_Instructions to follow_
Only the lines below, from the one with "right eye: (315, 138)" through the one with "right shoulder: (297, 151)", are to be written out, exactly.
*** Block opens ***
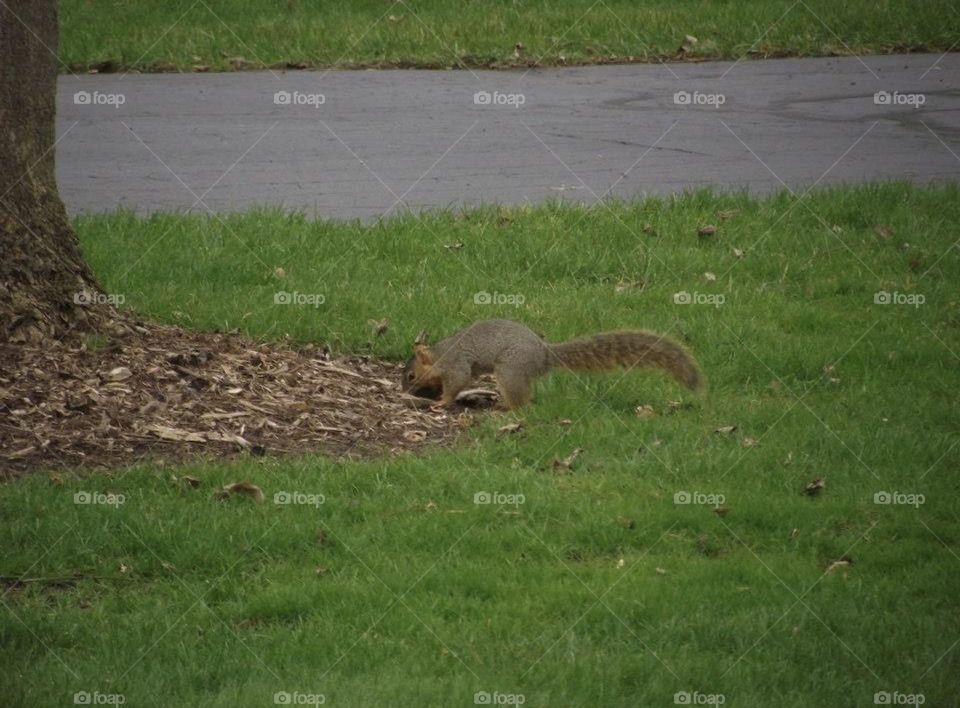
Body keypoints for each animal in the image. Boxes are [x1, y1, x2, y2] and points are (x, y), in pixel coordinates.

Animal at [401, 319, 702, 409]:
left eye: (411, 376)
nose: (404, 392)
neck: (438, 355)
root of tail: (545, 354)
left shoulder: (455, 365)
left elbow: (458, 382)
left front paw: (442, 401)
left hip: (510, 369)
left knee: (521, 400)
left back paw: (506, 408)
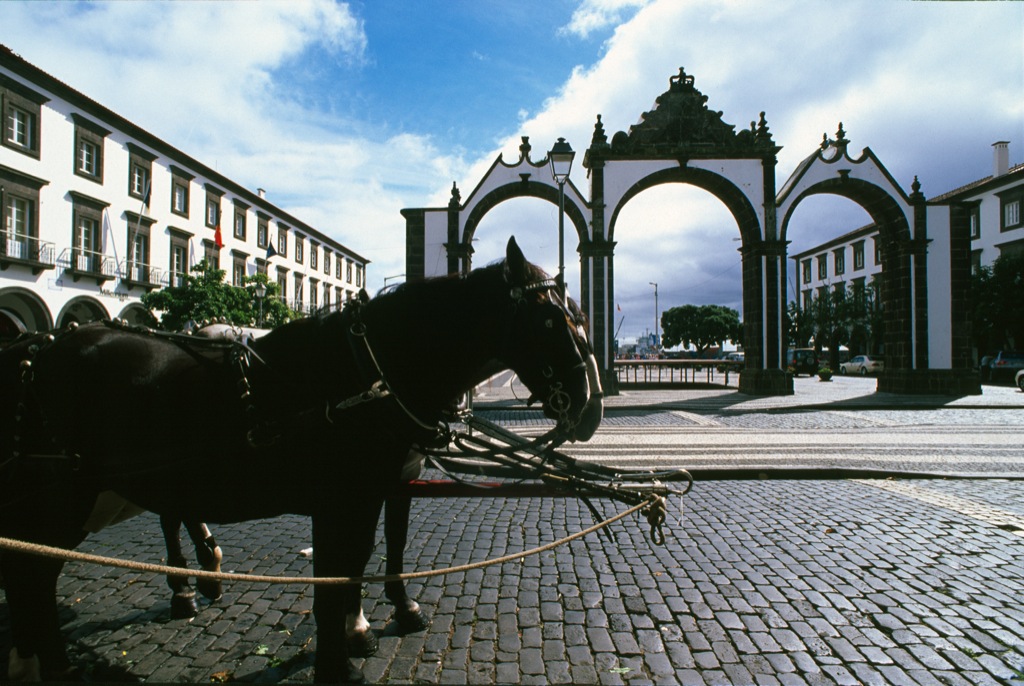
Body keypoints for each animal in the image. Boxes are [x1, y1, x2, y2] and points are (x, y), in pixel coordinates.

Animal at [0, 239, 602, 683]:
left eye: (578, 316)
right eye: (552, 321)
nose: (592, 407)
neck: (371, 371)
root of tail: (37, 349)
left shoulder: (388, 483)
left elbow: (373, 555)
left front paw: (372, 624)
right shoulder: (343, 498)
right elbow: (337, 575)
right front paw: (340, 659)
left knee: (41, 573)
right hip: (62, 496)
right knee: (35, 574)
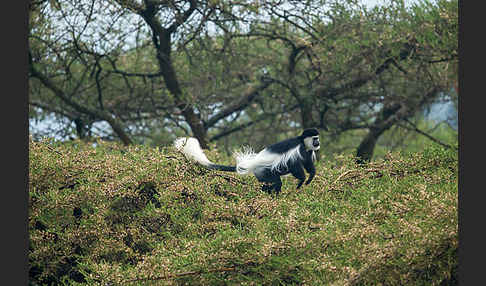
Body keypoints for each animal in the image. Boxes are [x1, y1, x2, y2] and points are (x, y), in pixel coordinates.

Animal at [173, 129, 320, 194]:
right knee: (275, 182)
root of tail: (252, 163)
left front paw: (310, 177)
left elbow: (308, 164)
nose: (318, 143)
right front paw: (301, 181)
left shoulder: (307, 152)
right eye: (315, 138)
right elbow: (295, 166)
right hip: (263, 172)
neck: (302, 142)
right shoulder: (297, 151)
*** Block closes ***
*** Block opens ***
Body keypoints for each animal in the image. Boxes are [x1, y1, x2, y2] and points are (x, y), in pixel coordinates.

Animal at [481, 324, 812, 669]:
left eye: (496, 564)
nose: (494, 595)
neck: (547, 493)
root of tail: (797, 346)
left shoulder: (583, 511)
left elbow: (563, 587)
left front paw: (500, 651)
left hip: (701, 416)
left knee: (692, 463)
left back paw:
*** Block closes ***
*** Block opens ***
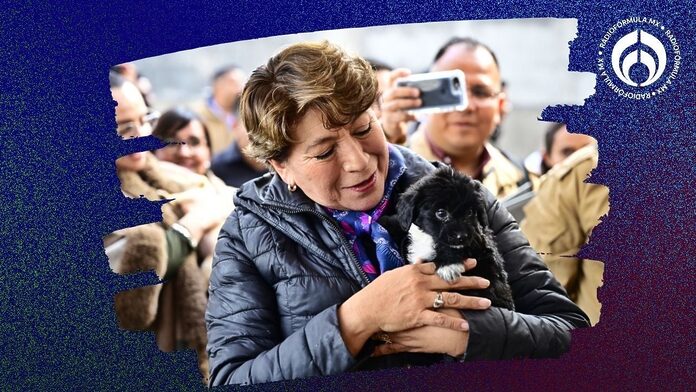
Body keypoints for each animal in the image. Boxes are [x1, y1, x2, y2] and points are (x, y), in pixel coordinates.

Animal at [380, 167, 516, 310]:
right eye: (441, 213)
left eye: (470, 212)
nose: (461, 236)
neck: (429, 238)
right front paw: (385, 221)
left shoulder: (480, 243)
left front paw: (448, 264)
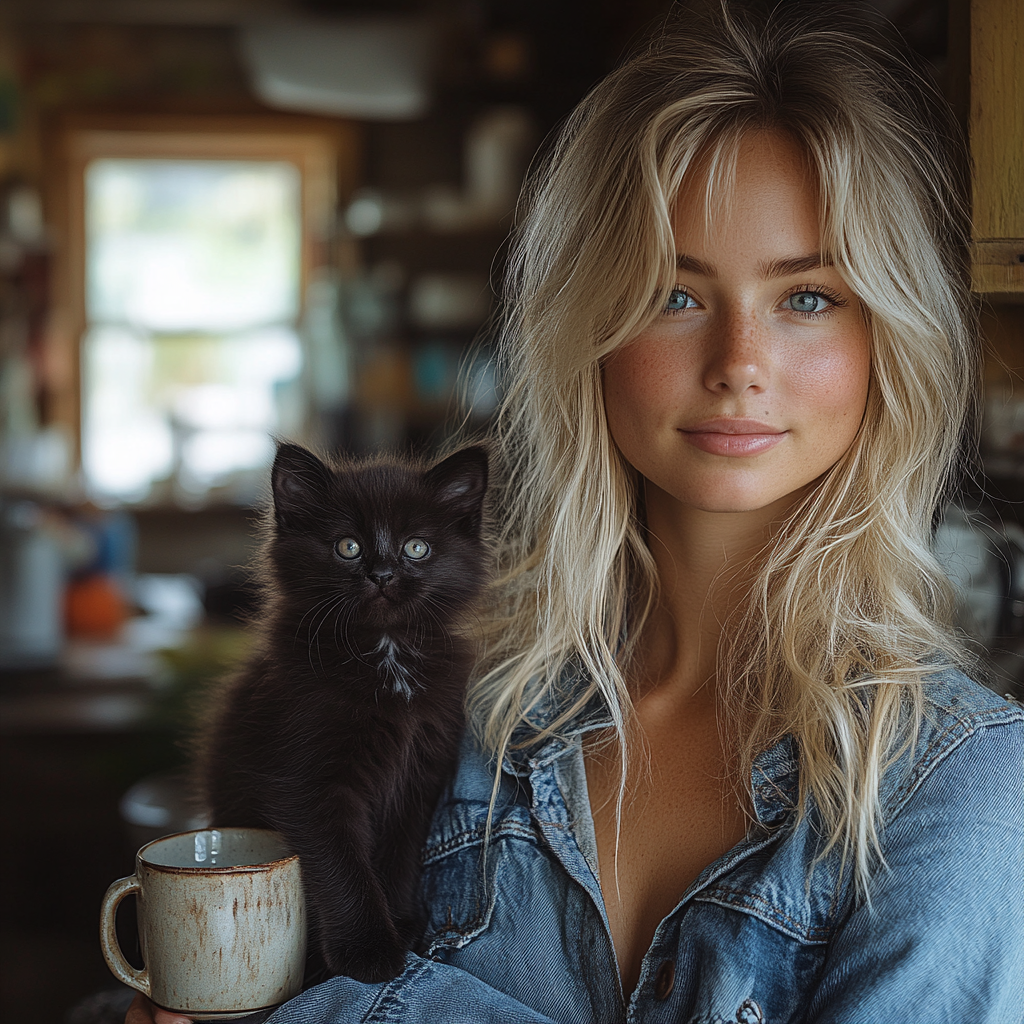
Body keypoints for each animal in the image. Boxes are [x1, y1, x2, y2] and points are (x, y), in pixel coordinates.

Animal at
*** Block closes ***
_Answer space_
right eye: (315, 138)
right elbow: (295, 166)
right hip: (263, 172)
neck: (302, 142)
right shoulder: (297, 151)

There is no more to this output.